Apply location mask: Clicking this will only show the data of your selected location on the map.

Data Filters

You can create new filter from favorite data variables. For example, make one to only show block groups where the Median Income is greater than $60,000. Click Apply.


Once we are ready to share our work, we can export our map.

Clicking the Export button on the top-right corner allows us to export our map as an image. You can crop down what is displayed on your Map view, adjust Map layout, and choose a file format. You can either choose to save it to your computer, or if you want to share with someone else, email it to them.
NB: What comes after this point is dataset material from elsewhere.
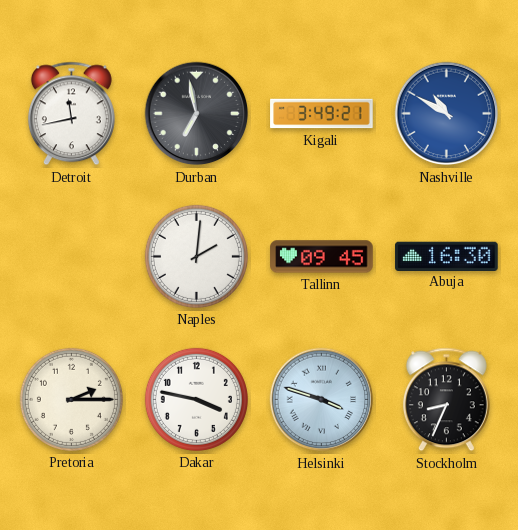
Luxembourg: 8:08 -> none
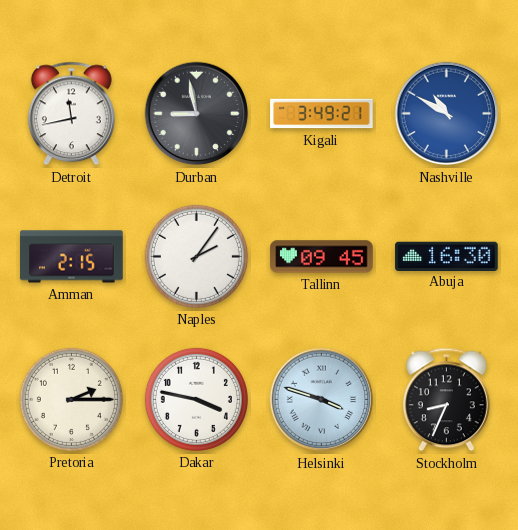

One of the coolest features of SimplyAnalytics is the ability to export shapefiles because it saves a lot of processing in Excel and joining in ArcMap. To do this, click the menu between Filtering and Export in the top toolbar and click Export Shapefiles. You can choose what to export from your saved Locations and Data Variables. The only way to download shapefiles is via an email link that should be sent within 5 minutes.

Note that there are download size limits

Note that the shapefile’s attributes will be named value0, value1, value 2, etc. The order of your selected data variables will accord with the order that they are listed in the export screen. For now, disregard the variable_names text file.

Exporting Tables

Clicking the Export button when SimplyAnalytics is on a table view will allow you to save it as excel, csv, or dbf. The menu bar, under columns, allows you to check and uncheck which headings to show.

If you did a business search, you can view a table of all the businesses in a location matching a name/code. To later use this data in ArcMap, export the Business table as a csv/excel and bring it into ArcMap. Right-click the layer and click Display XY data. The Latitude and Longitude values that are provided are noticeably <180 and have negative signs, showing that it’s in a geographic coordinate system. As all the SimplyAnalytics exported data (shapefiles) should be in WGS 1984, they should all spatially align. Although, note that if your analysis includes distance, it is a good idea to project these layers.

Additional Notes

You can also click Categories (Browse Categories) to open a drop-down menu that shows Categories and Folders. Clicking Folders will show data in folders by data source (EASI, FBI, Claritas, Simmons). I think this was the organizational method in SimplyMap, and it allows you to choose very specifically the data type you want (ie. Census US>People and Households>Age>Total># Population, 0 to 5 Years (out of 30 or so options)). Unlike the default categories view, you won’t immediately see all the options in each broader category, which may be helpful if you are only concerned with one data type, know exactly what your source/target data is, or don’t like a cluttered screen.